## REQUEST
Without the pictures, set down everything in the listing exactly.

## RECORDED INFORMATION

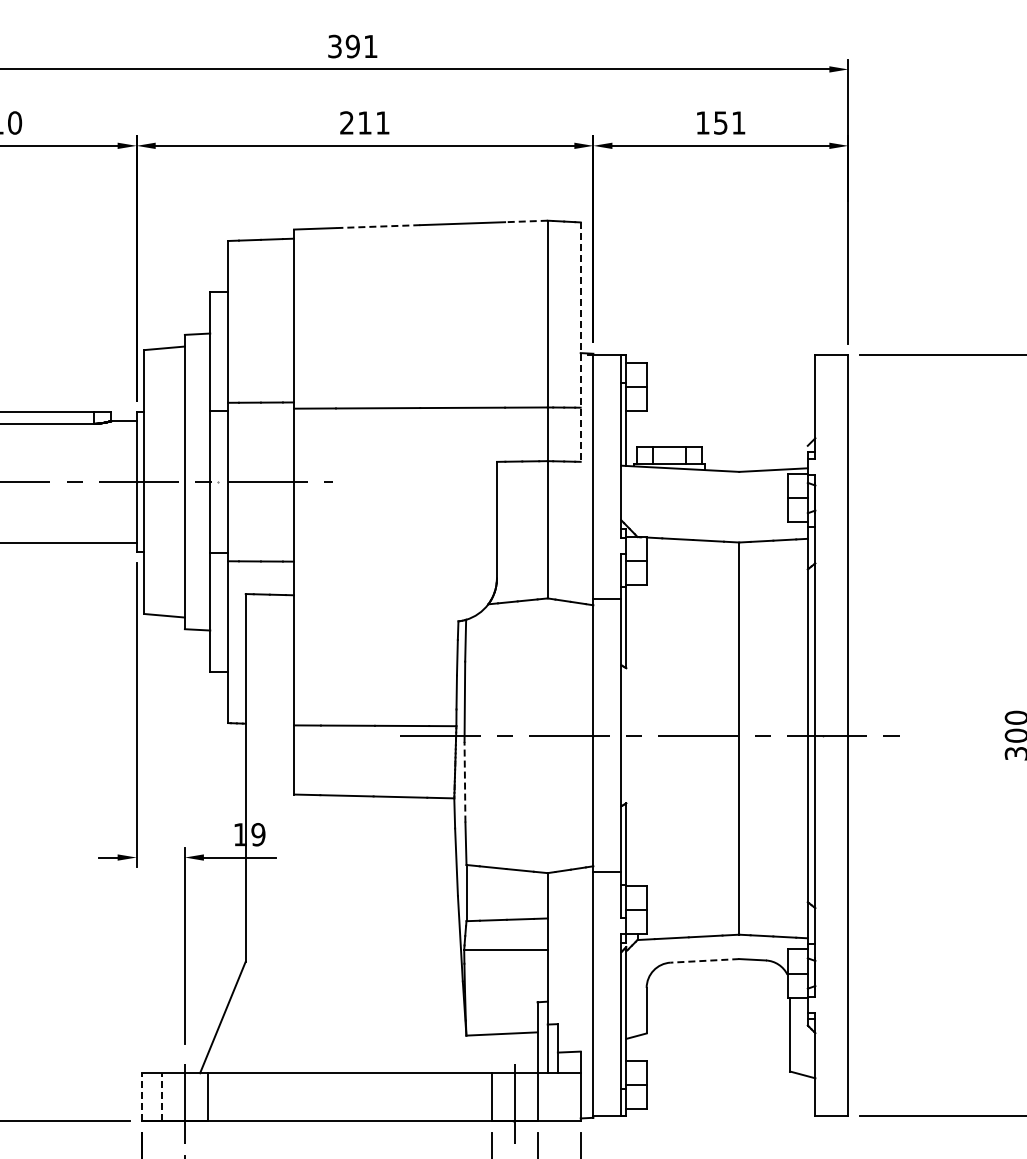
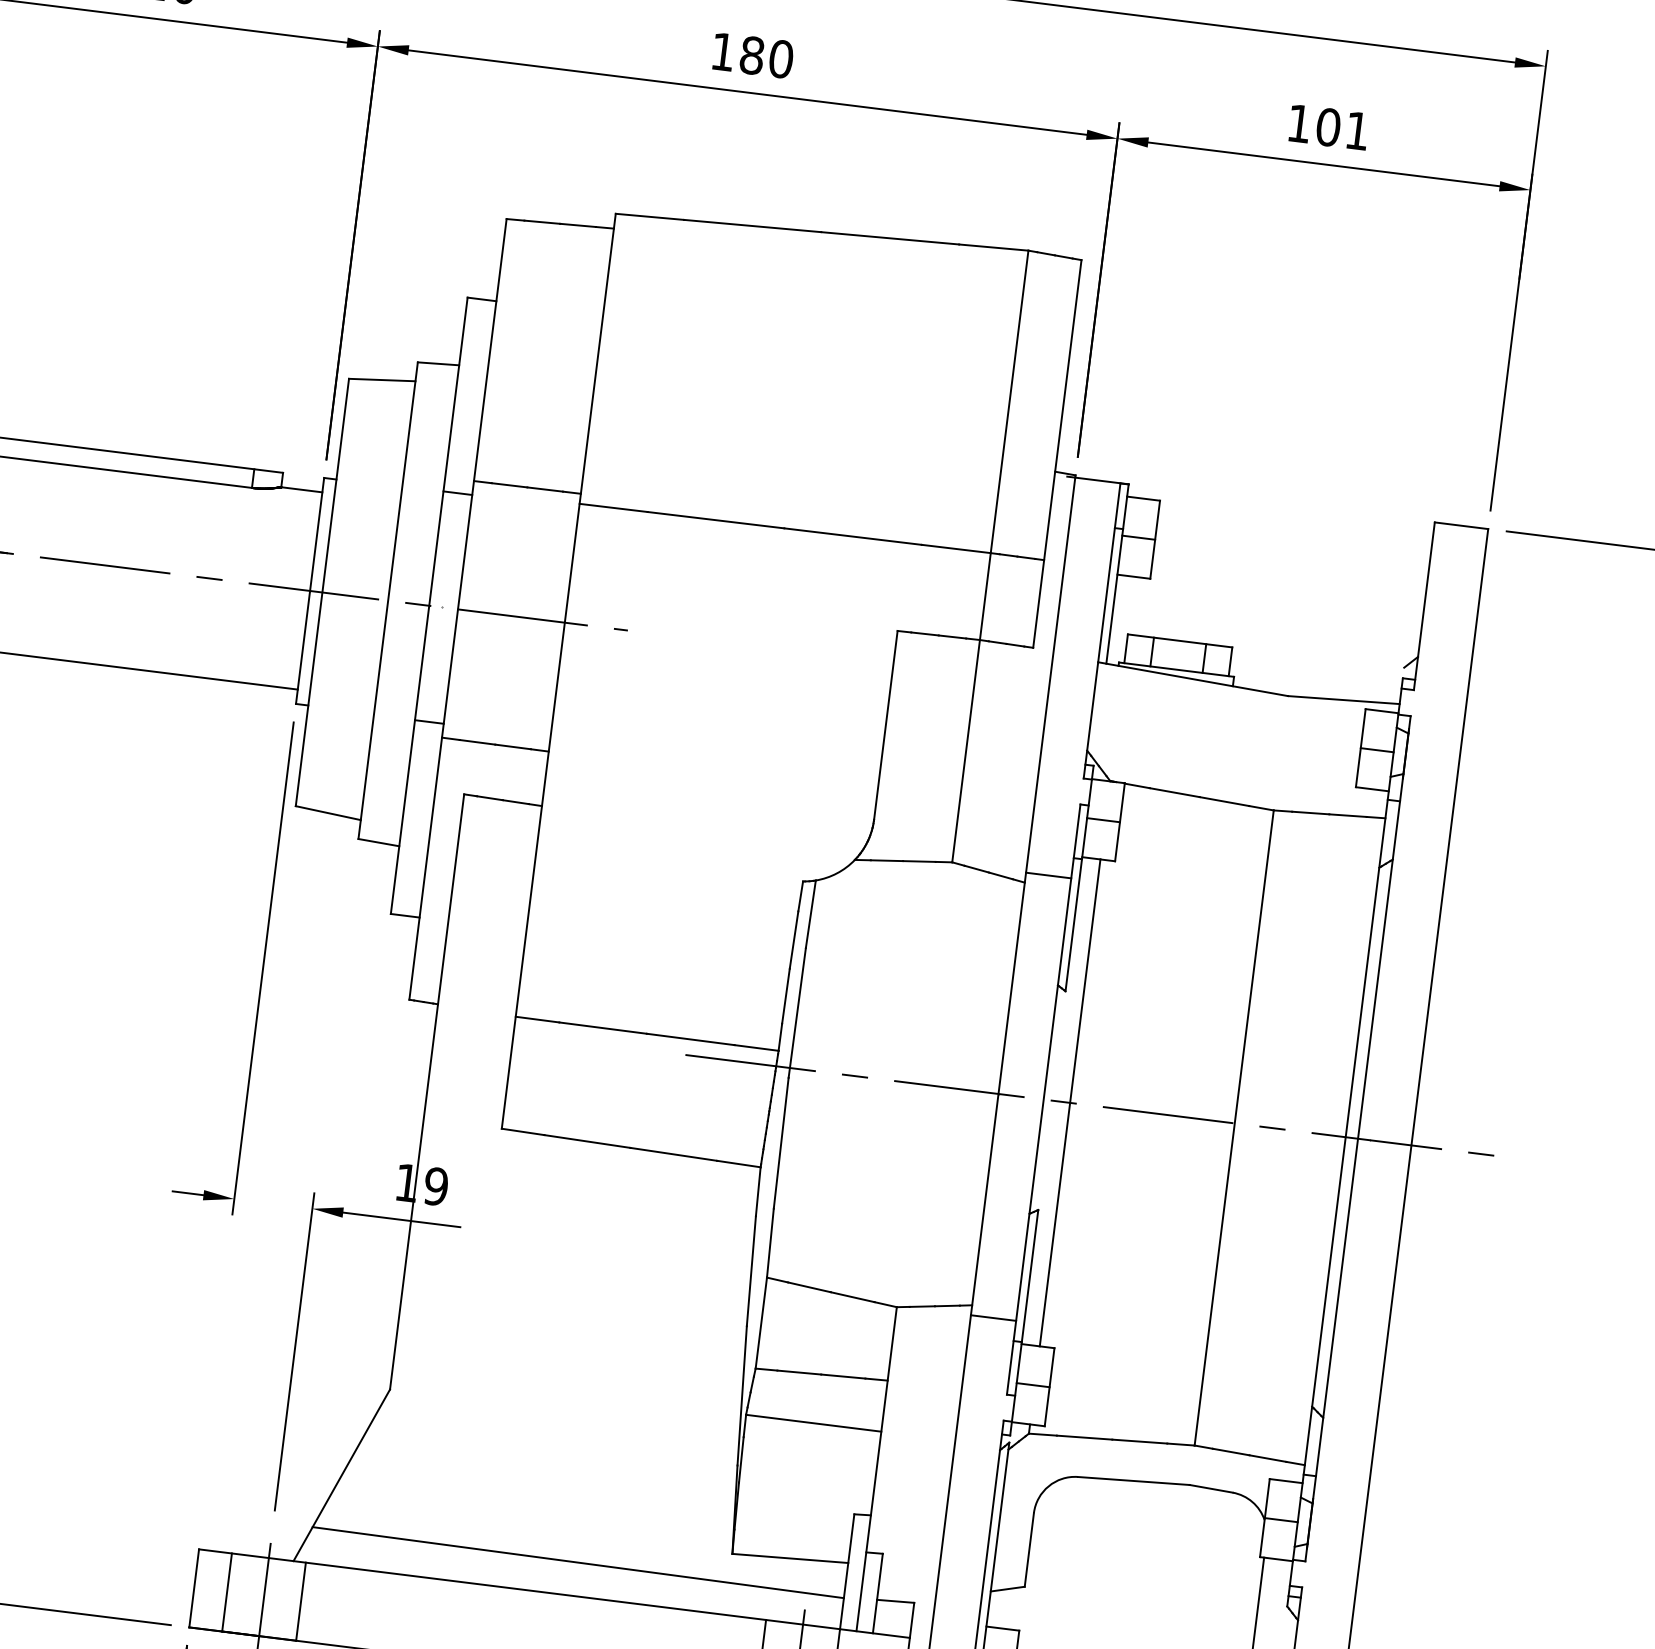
text: (364, 122) -> (751, 54), 211 -> 180
text: (720, 122) -> (1328, 126), 151 -> 101
line: (525, 221) -> (992, 247), dashed -> solid
line: (377, 226) -> (751, 225), dashed -> solid
line: (580, 342) -> (1056, 454), dashed -> solid
line: (637, 735) -> (1069, 1102), added
line: (464, 781) -> (780, 1142), dashed -> solid
line: (704, 960) -> (1133, 1480), dashed -> solid
line: (373, 1052) -> (578, 1562), added
line: (141, 1096) -> (193, 1586), dashed -> solid
line: (162, 1096) -> (227, 1591), dashed -> solid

## EXERCISE RESPONSE
text: (364, 122) -> (751, 54), 211 -> 180
text: (720, 122) -> (1328, 126), 151 -> 101
line: (525, 221) -> (992, 247), dashed -> solid
line: (377, 226) -> (751, 225), dashed -> solid
line: (580, 342) -> (1056, 454), dashed -> solid
line: (637, 735) -> (1069, 1102), added
line: (464, 781) -> (780, 1142), dashed -> solid
line: (704, 960) -> (1133, 1480), dashed -> solid
line: (373, 1052) -> (578, 1562), added
line: (141, 1096) -> (193, 1586), dashed -> solid
line: (162, 1096) -> (227, 1591), dashed -> solid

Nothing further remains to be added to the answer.